**Work request 1:**
In the catalyst passage, what metal are the tiny, uniform clusters made of?
**Work request 2:**
Write out the part of the catalyst passage starting at "Chemical compounds that" and ending at "be reliably completed.".

*** Opening Text block ***

Chemical compounds that act as catalysts are commonly used to increase the rate of a chemical reaction without the compound itself being consumed. They might hold a particular molecule in a stable position, or serve as an intermediary that allows an important step to be reliably completed.

For the chemical reaction that produces hydrogen from liquid carriers, the most effective catalysts are made from precious metals, but they are associated with high costs and low abundance, and are susceptible to contamination. Other less expensive catalysts, made from more common metals, tend to be less effective and less stable, which limits their activity and their practical deployment for hydrogen production.

To improve the performance and stability of these Earth-abundant metal-based catalysts, Urban and his colleagues modified a strategy that focuses on tiny, uniform clusters of nickel metal. Tiny clusters are important because they maximize the exposure of the reactive surface for a given amount of material. But these clusters also tend to clump together, which inhibits their reactivity.

*** Closing Text block ***
*** Opening Available data ***

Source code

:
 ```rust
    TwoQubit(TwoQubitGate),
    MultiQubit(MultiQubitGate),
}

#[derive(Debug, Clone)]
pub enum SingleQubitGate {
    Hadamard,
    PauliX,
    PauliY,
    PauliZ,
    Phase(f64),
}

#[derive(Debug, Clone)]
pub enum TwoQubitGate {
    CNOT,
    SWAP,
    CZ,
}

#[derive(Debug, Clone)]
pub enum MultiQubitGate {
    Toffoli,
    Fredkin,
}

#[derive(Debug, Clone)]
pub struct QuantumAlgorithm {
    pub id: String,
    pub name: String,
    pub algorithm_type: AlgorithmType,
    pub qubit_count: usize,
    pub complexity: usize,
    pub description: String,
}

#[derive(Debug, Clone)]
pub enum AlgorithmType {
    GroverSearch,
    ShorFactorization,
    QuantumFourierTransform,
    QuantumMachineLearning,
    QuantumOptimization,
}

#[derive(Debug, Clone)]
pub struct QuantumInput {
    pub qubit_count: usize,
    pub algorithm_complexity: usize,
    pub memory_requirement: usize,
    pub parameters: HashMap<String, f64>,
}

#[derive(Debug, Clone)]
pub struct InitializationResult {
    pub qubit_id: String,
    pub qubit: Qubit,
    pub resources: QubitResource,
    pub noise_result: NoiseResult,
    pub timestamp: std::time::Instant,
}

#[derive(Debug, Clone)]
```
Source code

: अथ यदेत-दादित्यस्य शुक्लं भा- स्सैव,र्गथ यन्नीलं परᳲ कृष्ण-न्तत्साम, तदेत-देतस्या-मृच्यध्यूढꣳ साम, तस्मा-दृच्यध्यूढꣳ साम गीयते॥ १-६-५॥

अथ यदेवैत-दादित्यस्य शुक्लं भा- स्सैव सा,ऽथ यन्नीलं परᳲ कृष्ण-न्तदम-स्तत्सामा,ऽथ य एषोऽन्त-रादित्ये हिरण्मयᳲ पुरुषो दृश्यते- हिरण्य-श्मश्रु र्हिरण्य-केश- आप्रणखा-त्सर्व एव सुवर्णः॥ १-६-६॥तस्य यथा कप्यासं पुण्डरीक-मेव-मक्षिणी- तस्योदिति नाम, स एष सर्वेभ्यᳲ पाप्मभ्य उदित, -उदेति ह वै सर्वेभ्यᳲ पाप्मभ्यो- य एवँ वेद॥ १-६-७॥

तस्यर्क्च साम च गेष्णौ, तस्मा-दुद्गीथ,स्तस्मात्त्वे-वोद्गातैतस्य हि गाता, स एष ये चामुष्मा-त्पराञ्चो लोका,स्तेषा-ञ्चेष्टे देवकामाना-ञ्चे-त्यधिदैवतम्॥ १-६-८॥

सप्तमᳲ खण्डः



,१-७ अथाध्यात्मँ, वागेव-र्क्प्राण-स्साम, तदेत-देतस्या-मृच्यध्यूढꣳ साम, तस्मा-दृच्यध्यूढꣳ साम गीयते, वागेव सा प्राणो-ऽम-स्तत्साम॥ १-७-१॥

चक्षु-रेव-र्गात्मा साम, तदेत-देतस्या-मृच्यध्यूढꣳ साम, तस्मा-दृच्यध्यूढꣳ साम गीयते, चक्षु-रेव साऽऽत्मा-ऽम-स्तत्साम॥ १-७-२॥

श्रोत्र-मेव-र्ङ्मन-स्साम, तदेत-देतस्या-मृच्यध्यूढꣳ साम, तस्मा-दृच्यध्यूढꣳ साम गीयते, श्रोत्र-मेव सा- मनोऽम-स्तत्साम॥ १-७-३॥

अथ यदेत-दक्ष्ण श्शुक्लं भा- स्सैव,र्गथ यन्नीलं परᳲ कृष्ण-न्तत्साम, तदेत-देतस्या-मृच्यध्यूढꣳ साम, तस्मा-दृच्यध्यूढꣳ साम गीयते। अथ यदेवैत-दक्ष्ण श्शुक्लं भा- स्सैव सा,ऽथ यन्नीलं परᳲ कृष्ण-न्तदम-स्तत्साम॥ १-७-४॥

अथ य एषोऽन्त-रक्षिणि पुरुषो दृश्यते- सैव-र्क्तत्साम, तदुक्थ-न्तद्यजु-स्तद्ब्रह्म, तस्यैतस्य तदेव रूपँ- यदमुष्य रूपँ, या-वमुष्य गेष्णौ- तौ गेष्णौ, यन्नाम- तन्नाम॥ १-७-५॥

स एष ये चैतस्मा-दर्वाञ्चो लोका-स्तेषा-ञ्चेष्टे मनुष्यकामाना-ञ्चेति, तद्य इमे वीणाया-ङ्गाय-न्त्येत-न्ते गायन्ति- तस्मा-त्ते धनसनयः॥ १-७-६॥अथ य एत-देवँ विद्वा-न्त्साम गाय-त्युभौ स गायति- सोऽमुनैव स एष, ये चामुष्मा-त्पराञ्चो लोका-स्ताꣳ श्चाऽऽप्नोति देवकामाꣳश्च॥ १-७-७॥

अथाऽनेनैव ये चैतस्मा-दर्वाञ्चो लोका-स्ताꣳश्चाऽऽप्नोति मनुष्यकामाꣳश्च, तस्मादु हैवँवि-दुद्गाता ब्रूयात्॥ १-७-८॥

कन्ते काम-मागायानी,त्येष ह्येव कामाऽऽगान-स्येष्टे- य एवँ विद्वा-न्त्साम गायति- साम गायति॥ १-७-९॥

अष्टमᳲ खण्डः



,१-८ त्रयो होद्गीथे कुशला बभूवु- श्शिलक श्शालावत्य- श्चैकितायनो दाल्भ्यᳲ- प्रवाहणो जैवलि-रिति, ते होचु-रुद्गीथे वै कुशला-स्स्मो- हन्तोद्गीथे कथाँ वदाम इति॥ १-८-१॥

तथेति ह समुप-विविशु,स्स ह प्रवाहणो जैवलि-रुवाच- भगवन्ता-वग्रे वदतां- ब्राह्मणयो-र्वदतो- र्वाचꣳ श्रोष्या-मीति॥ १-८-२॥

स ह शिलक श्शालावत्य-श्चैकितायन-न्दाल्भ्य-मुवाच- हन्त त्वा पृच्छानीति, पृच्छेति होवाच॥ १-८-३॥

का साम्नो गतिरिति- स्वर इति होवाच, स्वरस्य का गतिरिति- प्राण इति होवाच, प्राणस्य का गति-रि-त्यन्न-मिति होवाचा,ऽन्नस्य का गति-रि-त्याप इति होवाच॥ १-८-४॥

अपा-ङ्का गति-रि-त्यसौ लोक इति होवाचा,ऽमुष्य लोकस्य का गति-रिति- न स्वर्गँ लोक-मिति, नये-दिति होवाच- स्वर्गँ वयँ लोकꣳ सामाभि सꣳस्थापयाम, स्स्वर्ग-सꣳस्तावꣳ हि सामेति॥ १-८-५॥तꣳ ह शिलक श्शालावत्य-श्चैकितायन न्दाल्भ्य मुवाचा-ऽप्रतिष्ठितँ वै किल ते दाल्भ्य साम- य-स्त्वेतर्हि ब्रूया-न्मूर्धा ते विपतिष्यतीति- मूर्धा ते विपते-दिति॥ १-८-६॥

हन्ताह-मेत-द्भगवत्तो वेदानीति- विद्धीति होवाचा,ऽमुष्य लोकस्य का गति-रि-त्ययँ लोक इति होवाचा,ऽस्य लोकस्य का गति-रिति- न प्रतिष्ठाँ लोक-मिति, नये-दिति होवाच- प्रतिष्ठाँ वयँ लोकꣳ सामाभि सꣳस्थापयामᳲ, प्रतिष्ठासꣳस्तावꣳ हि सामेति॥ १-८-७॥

*** Closing Available data ***

**Written reply 1:**
Nickel.

**Written reply 2:**
Chemical compounds that act as catalysts are commonly used to increase the rate of a chemical reaction without the compound itself being consumed. They might hold a particular molecule in a stable position, or serve as an intermediary that allows an important step to be reliably completed.